EXERCISE REQUIREMENTS: The listing below is to be copied exactly, with pictures excluded.

ENTRIES PROVIDED:
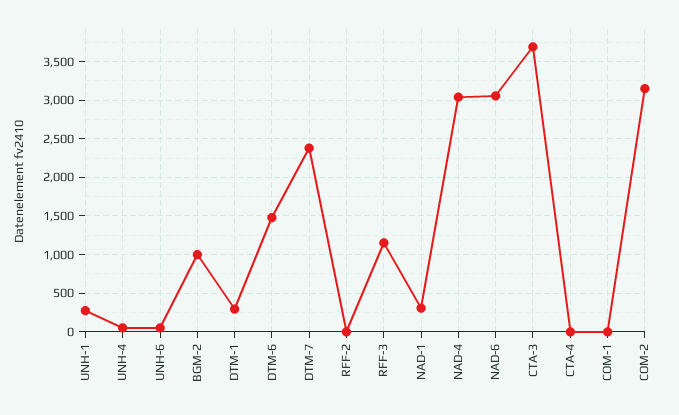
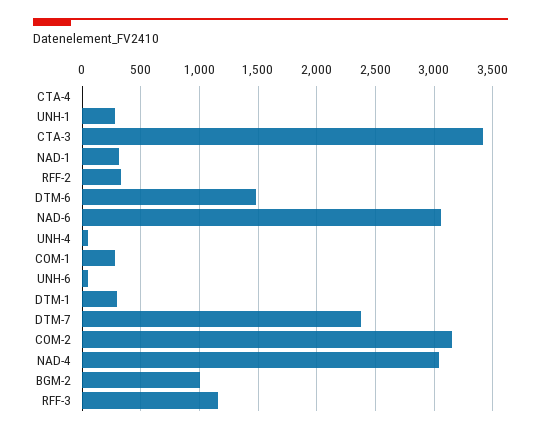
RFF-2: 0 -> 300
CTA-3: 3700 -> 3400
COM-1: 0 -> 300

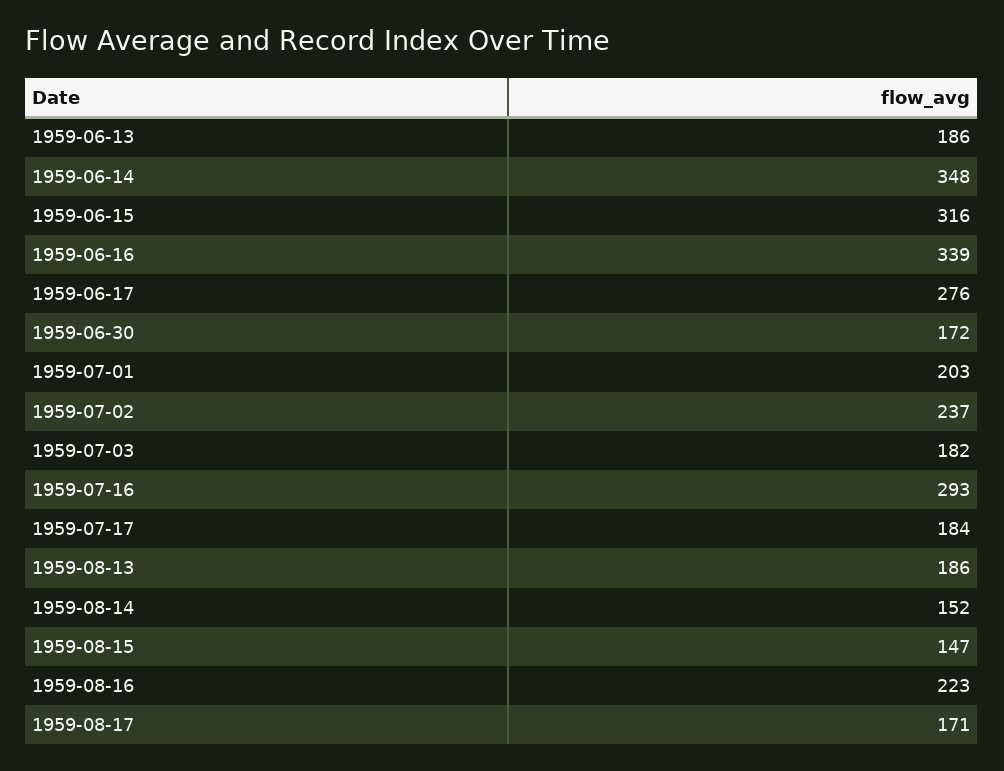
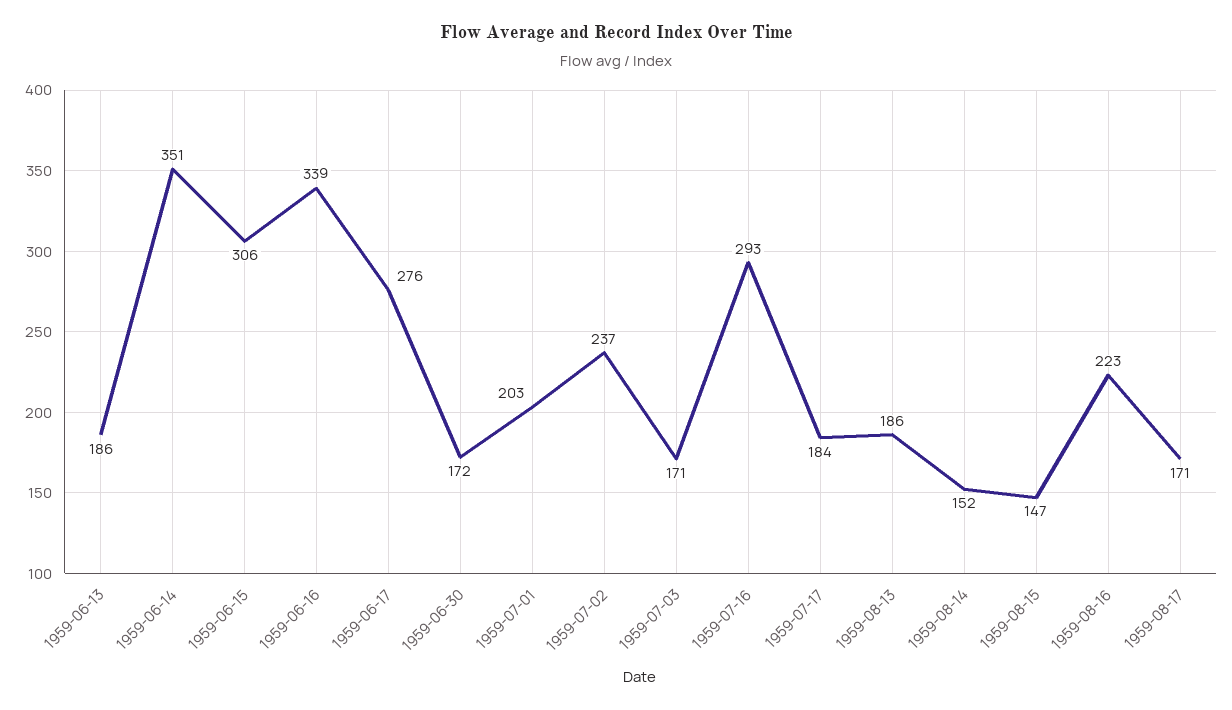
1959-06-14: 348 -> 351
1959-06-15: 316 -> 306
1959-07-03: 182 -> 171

THE COMPLETED TASK:
RFF-2: 0 -> 300
CTA-3: 3700 -> 3400
COM-1: 0 -> 300

1959-06-14: 348 -> 351
1959-06-15: 316 -> 306
1959-07-03: 182 -> 171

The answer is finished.